# EXERCISE OBJECTIVE
Locate every line in the listing below that contains the string "newSketch", and copy each of those lines.

# RECORDS TO USE
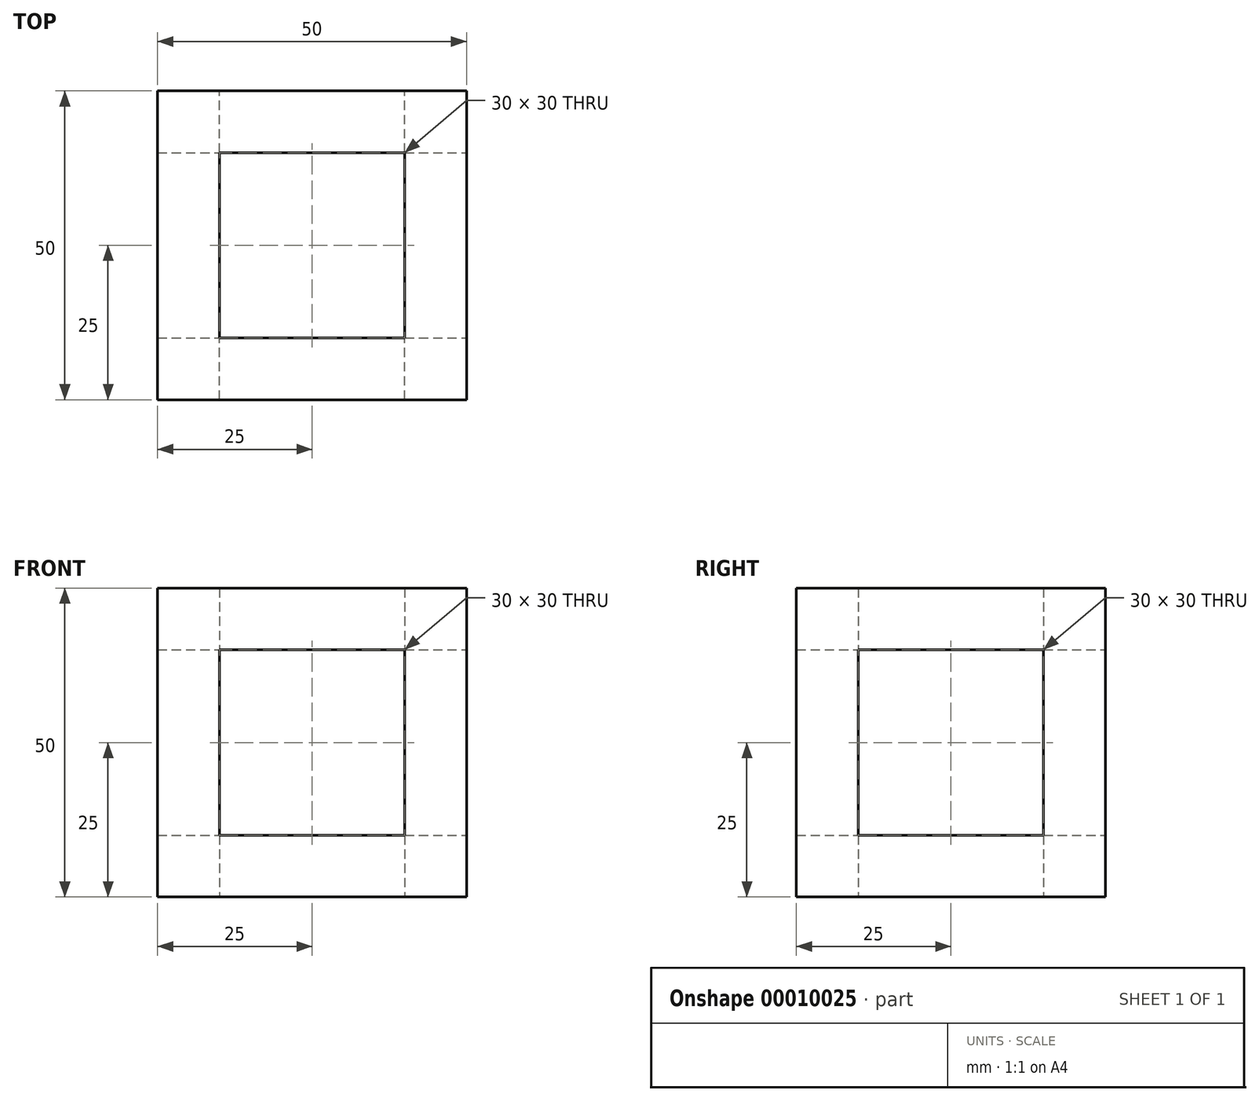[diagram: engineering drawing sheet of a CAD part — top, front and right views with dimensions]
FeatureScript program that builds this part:
annotation { "Feature Type Name" : "Feature", "Feature Type Description" : "" }
export const myFeature = defineFeature(function(context is Context, id is Id, definition is map)
    precondition{}
    {
        {
            var Q0;
            Q0=qCreatedBy(makeId("Top.planeOp"),FACE);
            var sketch = newSketch(context, id + "F0", { "sketchPlane" : qUnion([Q0])});
            skLineSegment(sketch, "E0.bottom", {"start": v(0, 0) * mm, "end": v(50, 0) * mm});
            skLineSegment(sketch, "E0.top", {"start": v(0, 50) * mm, "end": v(50, 50) * mm});
            skLineSegment(sketch, "E0.left", {"start": v(0, 0) * mm, "end": v(0, 50) * mm});
            skLineSegment(sketch, "E0.right", {"start": v(50, 0) * mm, "end": v(50, 50) * mm});
            skLineSegment(sketch, "E1.bottom", {"start": v(10, 10) * mm, "end": v(40, 10) * mm});
            skLineSegment(sketch, "E1.top", {"start": v(10, 40) * mm, "end": v(40, 40) * mm});
            skLineSegment(sketch, "E1.left", {"start": v(10, 10) * mm, "end": v(10, 40) * mm});
            skLineSegment(sketch, "E1.right", {"start": v(40, 10) * mm, "end": v(40, 40) * mm});
            skSolve(sketch);
        }
        {
            var Q0;
            Q0 = qSketchRegion(id + "F0", true);
            extrude(context, id + "F1", {"entities" : qUnion([Q0]), "depth" : 50 * mm});
        }
        {
            var Q0;
            Q0 = qSketchRegion(id + "F0", true);
            extrude(context, id + "F2", {"entities" : qUnion([Q0]), "operationType" : NewBodyOperationType.REMOVE, "endBound" : BoundingType.THROUGH_ALL, "oppositeDirection" : true, "depth" : 50 * mm});
        }
        {
            var Q0;
            Q0=makeQuery(id+"F1.opExtrude","SWEPT_FACE",FACE,{"disambiguationData":[OSD([sQuery(id+"F0.wireOp",EDGE,"E0.right")])]});
            var sketch = newSketch(context, id + "F3", { "sketchPlane" : qUnion([Q0])});
            skLineSegment(sketch, "E2.bottom", {"start": v(10, 10) * mm, "end": v(40, 10) * mm});
            skLineSegment(sketch, "E2.top", {"start": v(10, 40) * mm, "end": v(40, 40) * mm});
            skLineSegment(sketch, "E2.left", {"start": v(10, 10) * mm, "end": v(10, 40) * mm});
            skLineSegment(sketch, "E2.right", {"start": v(40, 10) * mm, "end": v(40, 40) * mm});
            skSolve(sketch);
        }
        {
            var Q0;
            Q0=makeQuery(id+"F3.imprint","IMPRINT",FACE,{"disambiguationData":[TD([[makeQuery(id+"F3.imprint","IMPRINT",EDGE,{"derivedFrom":sQuery(id+"F3.wireOp",EDGE,"E2.bottom")}),1.0]])]});
            extrude(context, id + "F4", {"entities" : qUnion([Q0]), "operationType" : NewBodyOperationType.REMOVE, "endBound" : BoundingType.THROUGH_ALL, "oppositeDirection" : true, "depth" : 25.4 * mm});
        }
        {
            var Q0;
            Q0=makeQuery(id+"F1.opExtrude","SWEPT_FACE",FACE,{"disambiguationData":[OSD([sQuery(id+"F0.wireOp",EDGE,"E0.top")])]});
            var sketch = newSketch(context, id + "F5", { "sketchPlane" : qUnion([Q0])});
            skLineSegment(sketch, "E3.bottom", {"start": v(-40, 40) * mm, "end": v(-10, 40) * mm});
            skLineSegment(sketch, "E3.top", {"start": v(-40, 10) * mm, "end": v(-10, 10) * mm});
            skLineSegment(sketch, "E3.left", {"start": v(-40, 40) * mm, "end": v(-40, 10) * mm});
            skLineSegment(sketch, "E3.right", {"start": v(-10, 40) * mm, "end": v(-10, 10) * mm});
            skSolve(sketch);
        }
        {
            var Q0;
            Q0=makeQuery(id+"F5.imprint","IMPRINT",FACE,{"disambiguationData":[TD([[makeQuery(id+"F5.imprint","IMPRINT",EDGE,{"derivedFrom":sQuery(id+"F5.wireOp",EDGE,"E3.bottom")}),-1.0]])]});
            extrude(context, id + "F6", {"entities" : qUnion([Q0]), "operationType" : NewBodyOperationType.REMOVE, "endBound" : BoundingType.THROUGH_ALL, "oppositeDirection" : true, "depth" : 25.4 * mm});
        }
    });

# RESULT
            var sketch = newSketch(context, id + "F0", { "sketchPlane" : qUnion([Q0])});
            var sketch = newSketch(context, id + "F3", { "sketchPlane" : qUnion([Q0])});
            var sketch = newSketch(context, id + "F5", { "sketchPlane" : qUnion([Q0])});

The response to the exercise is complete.